Miała szczęście, naprawdę mnóstwo szczęścia, że w tak wielkim mieście udało jej się usłyszeć o mającej wyruszyć z Placu Bram karawanie i trafić na ów plac. Zamierzali przekroczyć góry by handlować w miasteczku Highmarket. Zresztą cokolwiek planowali nie widziała innego rozwiązania niż tylko jechać z nimi.

Szczerze powiedziawszy spodziewała się że dołączenie do grupy będzie nieco trudniejsze, tymczasem nikt nie zadawał zbędnych pytań. Z jednej strony było to jej na rękę, z drugiej dziwiła ją lekkomyślność Mirkana, któremu było chyba wszystko jedno kto się z nim zabierze. Było to tym dziwniejsze że towarzystwo wydawało się mocno podejrzane. „ Nie to co ja.” Uśmiechnęła się do siebie w cieniu kaptura.

Wystarczyło jedno spojrzenie by wiedzieć że ma coś do ukrycia.

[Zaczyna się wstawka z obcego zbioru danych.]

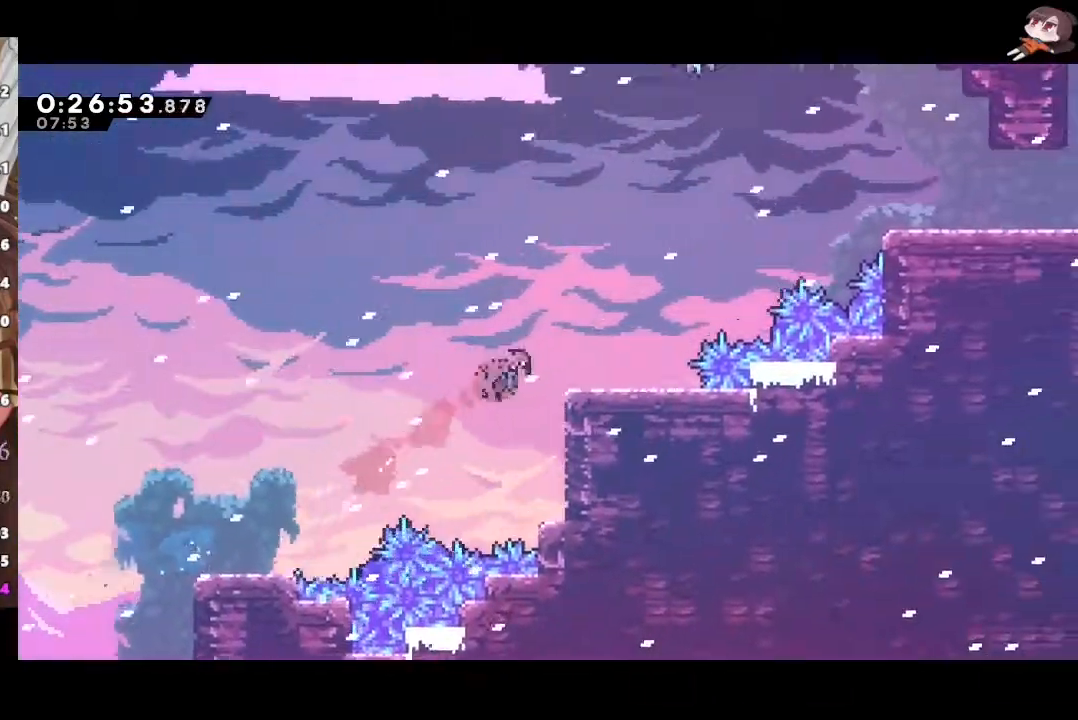
{"dt_ms": 500, "buttons": ["R2"], "left_stick": "right", "right_stick": "center", "events": [[100, "A", "down"], [117, "X", "up"], [117, "left_stick", "up-right"], [267, "X", "down"], [300, "A", "up"], [433, "X", "up"], [467, "left_stick", "right"]]}
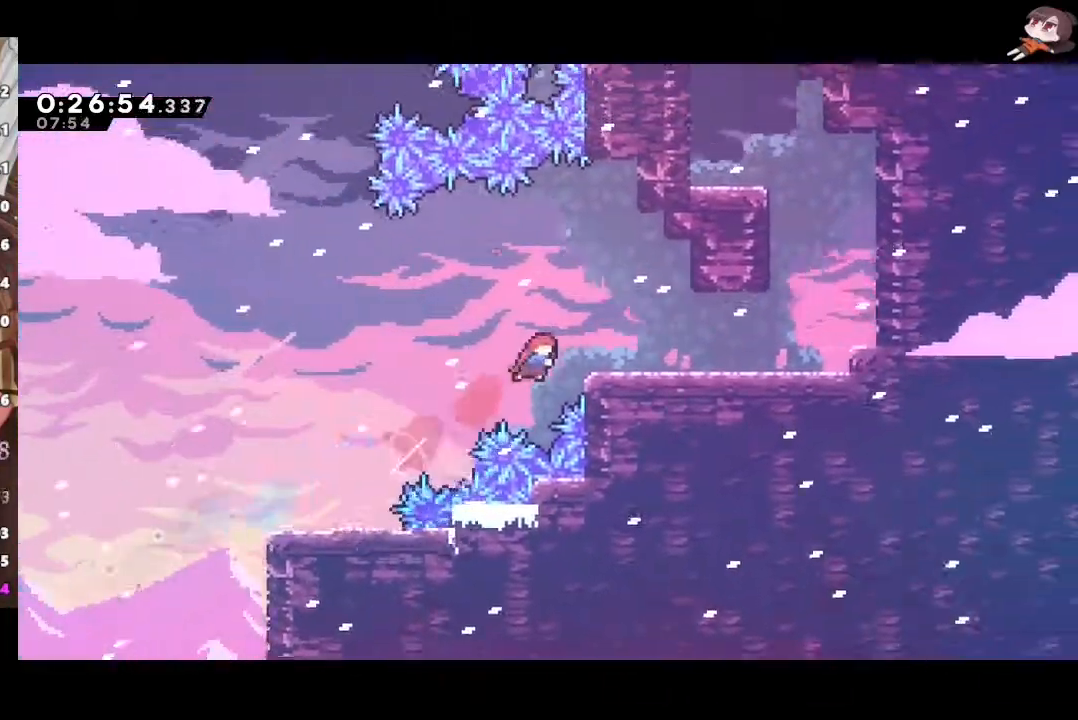
{"dt_ms": 500, "buttons": ["X", "R2"], "left_stick": "up", "right_stick": "center", "events": [[17, "X", "down"], [200, "A", "down"], [200, "X", "up"], [400, "left_stick", "up"], [417, "X", "down"], [433, "A", "up"]]}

Głęboki kaptur rzucający równie głęboki cień na jej twarz, szal w kolorze wrzosu zasłaniający to co nie zniknęło w cieniu i rękawiczki sprawiały że niewiele można było o niej powiedzieć. Nie chciała by ktoś odkrył kim jest i ludzie o tym wiedzieli, a ona wiedziała że wiedzą, nie przeszkadzało jej to jednak zupełnie, nie dopóki ich ciekawość pozostawała niezaspokojona. Zapewne myśleli sobie „Chcę wiedzieć jak wygląda”, a wtedy w ich głowach odzywał się jakiś cichy głosik i szeptał: „Uwierz mi. Wcale nie chcesz.„ Mimo to było coś, czego gdyby tylko chcieli mogli się domyślić. Była wysoka, postawna, posturą przypominała mężczyznę. Jednak pewne szczegóły delikatnie sugerowały jej prawdziwą płeć. A to misterny kwiatowy haft wokół lamówki jej szaro- lawendowego płaszcza, a to rajskie ptaki wytłoczone na skórze jej ciemnobordowych wysokich niemal do kolan butów , być może coś w jej ruchach.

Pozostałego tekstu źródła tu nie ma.